Wednesday, May 05, 2004
Fraudulent soldiers?: He's avoided using the term recently, but Sen. John Kerry took to calling U.S. allies in Iraq part of a "fraudulent coalition." He never defined what a "genuine coalition" would look like, though one might assume it would be required to include France, Germany and Belgium.
Despite Kerry and his Democrat allies' disdain for them, the other nations troops have proved their worth.
NAJAF, Iraq — One of his friends was dead, 12 others lay wounded and the four soldiers still left standing were surrounded and out of ammunition. So Salvadoran Cpl. Samuel Toloza said a prayer, whipped out his knife and charged the Iraqi gunmen.
In one of the only known instances of hand-to-hand combat in the Iraq conflict, Cpl. Toloza stabbed several attackers swarming around a comrade. The stunned assailants backed away momentarily, just as a relief column came to the unit's rescue.

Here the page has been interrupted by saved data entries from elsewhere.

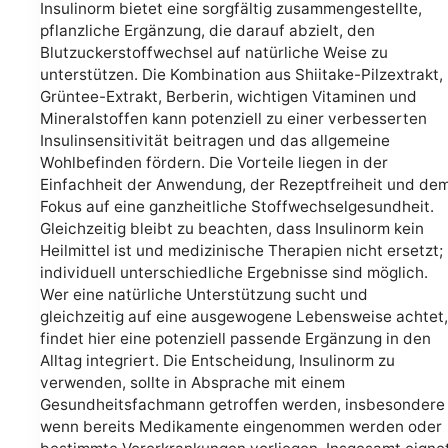
Insulinorm bietet eine sorgfältig zusammengestellte,
pflanzliche Ergänzung, die darauf abzielt, den
Blutzuckerstoffwechsel auf natürliche Weise zu
unterstützen. Die Kombination aus Shiitake-Pilzextrakt,
Grüntee-Extrakt, Berberin, wichtigen Vitaminen und
Mineralstoffen kann potenziell zu einer verbesserten
Insulinsensitivität beitragen und das allgemeine
Wohlbefinden fördern. Die Vorteile liegen in der
Einfachheit der Anwendung, der Rezeptfreiheit und de
Fokus auf eine ganzheitliche Stoffwechselgesundheit.
Gleichzeitig bleibt zu beachten, dass Insulinorm kein
Heilmittel ist und medizinische Therapien nicht ersetzt;
individuell unterschiedliche Ergebnisse sind möglich.
Wer eine natürliche Unterstützung sucht und
gleichzeitig auf eine ausgewogene Lebensweise achtet,
findet hier eine potenziell passende Ergänzung in den
Alltag integriert. Die Entscheidung, Insulinorm zu
verwenden, sollte in Absprache mit einem
Gesundheitsfachmann getroffen werden, insbesondere
wenn bereits Medikamente eingenommen werden oder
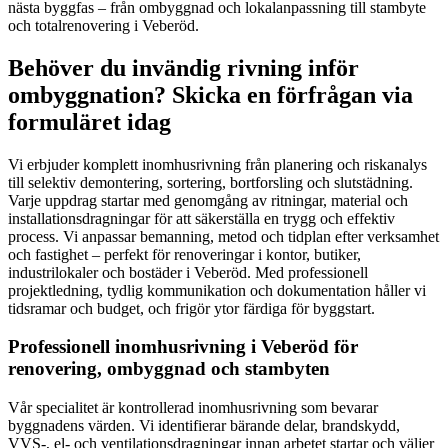
nästa byggfas – från ombyggnad och lokalanpassning till stambyte
och totalrenovering i Veberöd.
Behöver du invändig rivning inför
ombyggnation? Skicka en förfrågan via
formuläret idag
Vi erbjuder komplett inomhusrivning från planering och riskanalys
till selektiv demontering, sortering, bortforsling och slutstädning.
Varje uppdrag startar med genomgång av ritningar, material och
installationsdragningar för att säkerställa en trygg och effektiv
process. Vi anpassar bemanning, metod och tidplan efter verksamhet
och fastighet – perfekt för renoveringar i kontor, butiker,
industrilokaler och bostäder i Veberöd. Med professionell
projektledning, tydlig kommunikation och dokumentation håller vi
tidsramar och budget, och frigör ytor färdiga för byggstart.
Professionell inomhusrivning i Veberöd för
renovering, ombyggnad och stambyten
Vår specialitet är kontrollerad inomhusrivning som bevarar
byggnadens värden. Vi identifierar bärande delar, brandskydd,
VVS-, el- och ventilationsdragningar innan arbetet startar och väljer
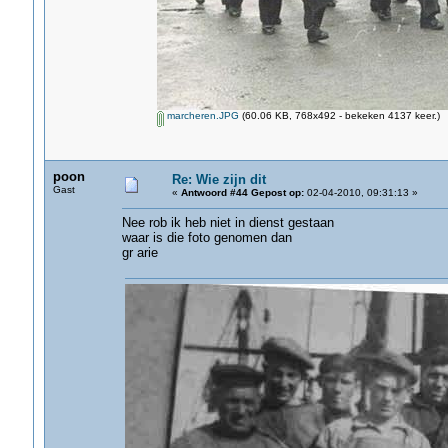
marcheren.JPG
(60.06 KB, 768x492 - bekeken 4137 keer.)
poon
Re: Wie zijn dit
Gast
«
Antwoord #44 Gepost op:
02-04-2010, 09:31:13 »
Nee rob ik heb niet in dienst gestaan
waar is die foto genomen dan
gr arie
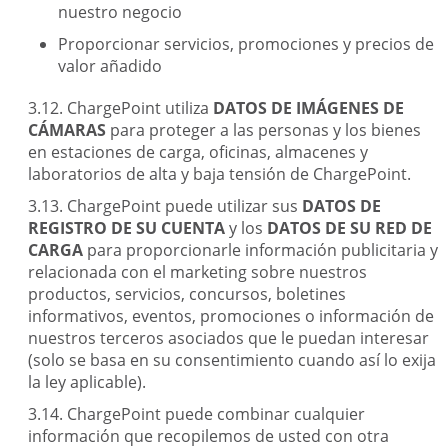
nuestro negocio
Proporcionar servicios, promociones y precios de
valor añadido
ChargePoint utiliza
DATOS DE IMÁGENES DE
CÁMARAS
para proteger a las personas y los bienes
en estaciones de carga, oficinas, almacenes y
laboratorios de alta y baja tensión de ChargePoint.
ChargePoint puede utilizar sus
DATOS DE
REGISTRO DE SU CUENTA
y los
DATOS DE SU RED DE
CARGA
para proporcionarle información publicitaria y
relacionada con el marketing sobre nuestros
productos, servicios, concursos, boletines
informativos, eventos, promociones o información de
nuestros terceros asociados que le puedan interesar
(solo se basa en su consentimiento cuando así lo exija
la ley aplicable).
ChargePoint puede combinar cualquier
información que recopilemos de usted con otra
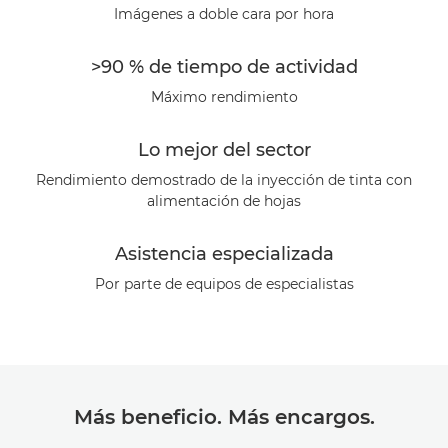
Especificaciones
Imágenes a doble cara por hora
Galería
>90 % de tiempo de actividad
Máximo rendimiento
Lo mejor del sector
Rendimiento demostrado de la inyección de tinta con
alimentación de hojas
Asistencia especializada
Por parte de equipos de especialistas
Más beneficio. Más encargos.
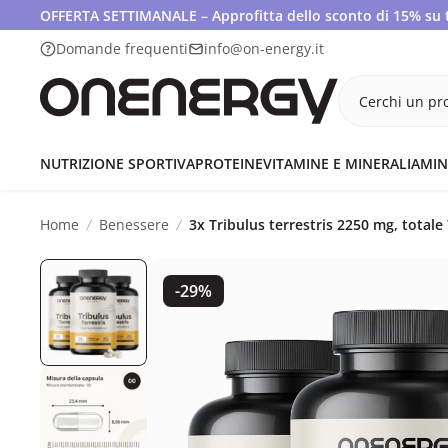
OFFERTA SETTIMANALE – Approfitta dello sconto di 15% su tut
Domande frequenti
info@on-energy.it
Cerchi un pro
NUTRIZIONE SPORTIVA
PROTEINE
VITAMINE E MINERALI
AMIN
Home
Benessere
3x Tribulus terrestris 2250 mg, totale
-29%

"We never considered surrender. I was trained to fight until the end," said the 25-year-old corporal, one of 380 soldiers from El Salvador whose heroism is being cited just as other members of the multinational force in Iraq are facing criticism.
Secretary of State Colin L. Powell said recently that the Central American unit has "gained a fantastic reputation among the coalition" and expressed hope that the Salvadorans will stay beyond their scheduled departure.
Phil Kosnett, who leads the Coalition Provisional Authority office in this holy Shi'ite city, says he owes his life to Salvadorans who repelled a well-executed insurgent attack on his three-car convoy in March. He has nominated six of them for the U.S. Army's Bronze Star medal.
If you follow the link, you'll find a photo of Cpl. Toloza and his blood-stained knife. I would hope that the absence of "fraudulent coalition" from Sen. Kerry's recent speeches is a deliberate decision. However, it'd be better if he apologized for his disdainful primary rhetoric altogether.